We, writers and poets, must be conscious that we are very fortunate today, much more fortunate than writers and poets some decades ago. We have the Internet and the World Wide Web at our disposal! And we should pay everlasting tribute to the power of technology, which has enabled every Mr Smith to have a voice of his own.

What happened when there was no Internet and no W.W.W.? Well, poor Mr Smith, who thought he was a poet worth reading, started sending off his poems. If he was lucky or in conformity with the editor's tastes, no problems; if he wasn't, then, after years of frustrating rejections, he could only think of self-publication. Someone may easily object that perhaps Mr Smith was rejected because he was a bad poet! Could be. What if Mr Smith was rejected because he was too original to be fully understood? It would be an outrageous act against the essence of humanity! Sometimes, time manages to make up for those atrocities, though. Let's think of Emily Dickinson or Gerard Manley Hopkins, but I shudder to think of all those as gifted as dear Emily and Gerard who might not have been as lucky, and whose work, consequently, was swallowed up by oblivion.

We can hail online publishing as the angel that will crumble the cultural power of some almighty book moguls. Some optimistic prophets have even hailed it as a harbinger of a new era without traditional books. Although, personally, I still like the touch of a paper book before falling asleep, undoubtedly book publication is a perverse mechanism in which everything seems to be ruled by God Profit.
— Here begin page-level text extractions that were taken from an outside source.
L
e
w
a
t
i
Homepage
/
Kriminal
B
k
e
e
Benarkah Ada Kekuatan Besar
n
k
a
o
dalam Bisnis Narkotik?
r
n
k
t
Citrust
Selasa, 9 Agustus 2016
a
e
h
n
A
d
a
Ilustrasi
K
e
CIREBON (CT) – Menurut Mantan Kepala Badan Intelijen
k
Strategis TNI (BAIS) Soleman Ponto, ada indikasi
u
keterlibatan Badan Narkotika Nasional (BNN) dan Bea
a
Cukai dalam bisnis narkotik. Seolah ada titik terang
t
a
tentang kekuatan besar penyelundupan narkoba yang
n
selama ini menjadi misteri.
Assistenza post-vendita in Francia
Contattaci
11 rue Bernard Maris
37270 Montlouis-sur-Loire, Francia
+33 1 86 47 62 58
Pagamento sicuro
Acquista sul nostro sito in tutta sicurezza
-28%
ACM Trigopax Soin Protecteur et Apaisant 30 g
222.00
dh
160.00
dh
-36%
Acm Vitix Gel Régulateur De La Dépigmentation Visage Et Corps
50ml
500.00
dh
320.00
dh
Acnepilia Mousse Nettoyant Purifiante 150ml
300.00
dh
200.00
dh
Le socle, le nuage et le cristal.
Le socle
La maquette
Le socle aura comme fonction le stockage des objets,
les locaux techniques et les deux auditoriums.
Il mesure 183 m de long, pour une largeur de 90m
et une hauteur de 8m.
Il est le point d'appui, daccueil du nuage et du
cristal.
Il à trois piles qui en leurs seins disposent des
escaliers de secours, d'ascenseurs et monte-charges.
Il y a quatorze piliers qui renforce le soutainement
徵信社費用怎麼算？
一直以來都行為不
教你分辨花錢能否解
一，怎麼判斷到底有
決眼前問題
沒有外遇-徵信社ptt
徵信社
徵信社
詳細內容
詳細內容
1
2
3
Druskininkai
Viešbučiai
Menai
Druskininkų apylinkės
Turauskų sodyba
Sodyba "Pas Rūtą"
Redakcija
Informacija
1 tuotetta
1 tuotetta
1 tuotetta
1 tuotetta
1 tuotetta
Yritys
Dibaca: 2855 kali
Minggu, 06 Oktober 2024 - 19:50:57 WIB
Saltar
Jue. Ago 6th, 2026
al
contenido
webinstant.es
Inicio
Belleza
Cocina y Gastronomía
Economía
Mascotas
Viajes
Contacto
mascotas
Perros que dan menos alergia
Do you really think book publishers will ever take the pecuniary risk of publishing an unknown poet's collection just because he or she is a talented poet? Dough, first of all; art, eventually! Hey, Mr Smith, are you Prince Charles or one of John Paul II's cousins or President Clinton's chauffeur? If you are not, sorry! your poems will never attract enough readers, i.e. buyers, i.e. sweet-smelling dough! But, as said above, we are fortunate today because online publishing can set us free.

All those people who dare to regard online publishers as second-rate publishers should be flogged. Faber & Faber, London, is certainly on the summit of Mt Olympus, but, believe me, they too have dustbins in their courtyard. Online publishers are really the free expression of a new world of words. They may be lodging with some voracious net companies, but they are free all the same and ever so willing to take risks. Yes! They are free from what torments every book mogul and makes him unable to imagine anything beyond his fat wallet. So, please, worship the World Wide Web and trust online literature!